How to find the right funding solution for your growing business Featured

9:01pm EDT March 31, 2012
How to find the right funding solution for your growing business

When a business is new, its owners may not know where to turn for help raising capital. Is funding from a bank a better option, or is private equity a better fit? And how do you decide?

Your banking partner can help you evaluate your needs and options, then steer you in the right direction, even if the bank isn’t the best solution, says Michael Field, executive vice president, technology banking division, Bridge Bank.

“Your banker can look at all the factors and determine whether it can put together funding to meet your needs,” says Field. “But even if the bank isn’t comfortable, your banker may be able to provide a solution to enhance the debt side of things or the equity.”

Smart Business spoke with Field about what to consider when looking for funding and common mistakes to avoid when doing so.

What should start-ups consider when looking for access to growth capital?

The first thing is debt versus equity. If you have no product, just an idea and a business plan, debt is probably not the right solution. That’s more of an equity play with investors who support and finance research and development.

The bank then steps in to finance growth, after you’ve developed a product, or raised sufficient capital so there is an ability to execute the plan. But it can help you at any stage. For example, if are looking for equity, the bank can help introduce you to the right players.

What are the factors to consider when determining whether bank funding or private equity is a better fit?

First, look at cost. Equity is much costlier than debt, and you have to give up a percentage of your company. With debt, you may not have to give up any of your company.

Also consider flexibility. Debt has more restrictions, whereas with equity, the money can be used with more freedom.

What do banks look for when judging a young company’s ability to repay a loan?

Banks look for sources of repayment. They look at cash burn — how long will the cash you have currently and the bank’s cash last you? They look at cash flow and measure balance sheet strength and how liquid you are, what kind of investor support you have and whether future rounds of funding are expected, and whether you have a lead investor who is supporting the company or if you are bootstrapping with friends and family.

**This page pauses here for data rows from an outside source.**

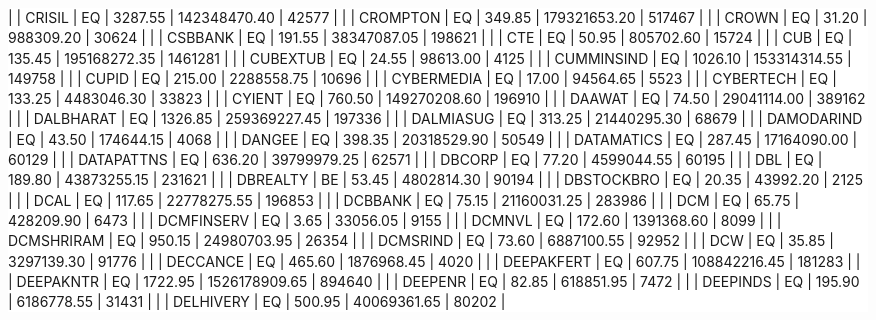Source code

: |  | CRISIL | EQ | 3287.55 | 142348470.40 | 42577 |
|  | CROMPTON | EQ | 349.85 | 179321653.20 | 517467 |
|  | CROWN | EQ | 31.20 | 988309.20 | 30624 |
|  | CSBBANK | EQ | 191.55 | 38347087.05 | 198621 |
|  | CTE | EQ | 50.95 | 805702.60 | 15724 |
|  | CUB | EQ | 135.45 | 195168272.35 | 1461281 |
|  | CUBEXTUB | EQ | 24.55 | 98613.00 | 4125 |
|  | CUMMINSIND | EQ | 1026.10 | 153314314.55 | 149758 |
|  | CUPID | EQ | 215.00 | 2288558.75 | 10696 |
|  | CYBERMEDIA | EQ | 17.00 | 94564.65 | 5523 |
|  | CYBERTECH | EQ | 133.25 | 4483046.30 | 33823 |
|  | CYIENT | EQ | 760.50 | 149270208.60 | 196910 |
|  | DAAWAT | EQ | 74.50 | 29041114.00 | 389162 |
|  | DALBHARAT | EQ | 1326.85 | 259369227.45 | 197336 |
|  | DALMIASUG | EQ | 313.25 | 21440295.30 | 68679 |
|  | DAMODARIND | EQ | 43.50 | 174644.15 | 4068 |
|  | DANGEE | EQ | 398.35 | 20318529.90 | 50549 |
|  | DATAMATICS | EQ | 287.45 | 17164090.00 | 60129 |
|  | DATAPATTNS | EQ | 636.20 | 39799979.25 | 62571 |
|  | DBCORP | EQ | 77.20 | 4599044.55 | 60195 |
|  | DBL | EQ | 189.80 | 43873255.15 | 231621 |
|  | DBREALTY | BE | 53.45 | 4802814.30 | 90194 |
|  | DBSTOCKBRO | EQ | 20.35 | 43992.20 | 2125 |
|  | DCAL | EQ | 117.65 | 22778275.55 | 196853 |
|  | DCBBANK | EQ | 75.15 | 21160031.25 | 283986 |
|  | DCM | EQ | 65.75 | 428209.90 | 6473 |
|  | DCMFINSERV | EQ | 3.65 | 33056.05 | 9155 |
|  | DCMNVL | EQ | 172.60 | 1391368.60 | 8099 |
|  | DCMSHRIRAM | EQ | 950.15 | 24980703.95 | 26354 |
|  | DCMSRIND | EQ | 73.60 | 6887100.55 | 92952 |
|  | DCW | EQ | 35.85 | 3297139.30 | 91776 |
|  | DECCANCE | EQ | 465.60 | 1876968.45 | 4020 |
|  | DEEPAKFERT | EQ | 607.75 | 108842216.45 | 181283 |
|  | DEEPAKNTR | EQ | 1722.95 | 1526178909.65 | 894640 |
|  | DEEPENR | EQ | 82.85 | 618851.95 | 7472 |
|  | DEEPINDS | EQ | 195.90 | 6186778.55 | 31431 |
|  | DELHIVERY | EQ | 500.95 | 40069361.65 | 80202 |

What common mistakes do start-up firms make when seeking capital?

Companies don’t realize they can leverage their balance sheet using debt versus raising equity. Why would someone use debt versus equity? Often, it’s to get to the next stage and increase the value of the company before going for equity. In addition, they’re not giving up as much of the company. Leveraging debt to get to the next stage really allows you to get a better deal from investors.

Also, sometimes people get greedy. They may have a really good investment on the table from an investor, but they don’t take it and then the opportunity goes away. They get greedy because they think they can obtain a better deal by continuing to shop. Sometimes there is a good deal on the table, and you should just take it, whether it’s from the bank or from equity.

Business owners also make the mistake of viewing funding as a transaction rather than a partnership. Is the person you’re working with on the same page as your management team and investors? Are your goals aligned? Is everyone working in the same direction? If the relationship is purely transactional, that can get a company into trouble.

In addition, companies sometimes fail to balance sources of capital. All equity or all debt may not be the best solution. Sometimes spacing it out by taking some equity and some debt can help you on price, as well as diversify your sources of capital.

How can a banker help you identify the best solutions for your needs and provide opportunities for growth?

The banker will ask about your business, your investors and your plans for capital. He or she will look at financial projections, as well as history, to assess where you are and where you are going. As far as banks go, products are products. It’s how your banker applies them to your individual situation that makes a difference. That’s where that expertise comes into play, whether it’s with debt, or with equity solutions, even though the bank is not providing the equity itself.

People often don’t realize the benefits of associating with a bank that knows the market. The bank can provide introductions to service professionals and equity investors. It can assist your company as it grows, providing widespread solutions.

The bank can also help as you look to expand internationally. In the early stages, a company may not have the management team to understand the international side of things. Relying on the expertise of a bank with international experience can help you get to the next stage.

When should a business begin to establish a banking relationship?

Starting that relationship early, even if it’s just with a checking account, makes the bank aware of you, and as you grow, it can help guide you through the process and into the next stages.

Think not just about the transaction but about your relationships with different providers. There are providers who will become partners, and there are others that are just transactional. Finding those partners is key to your success.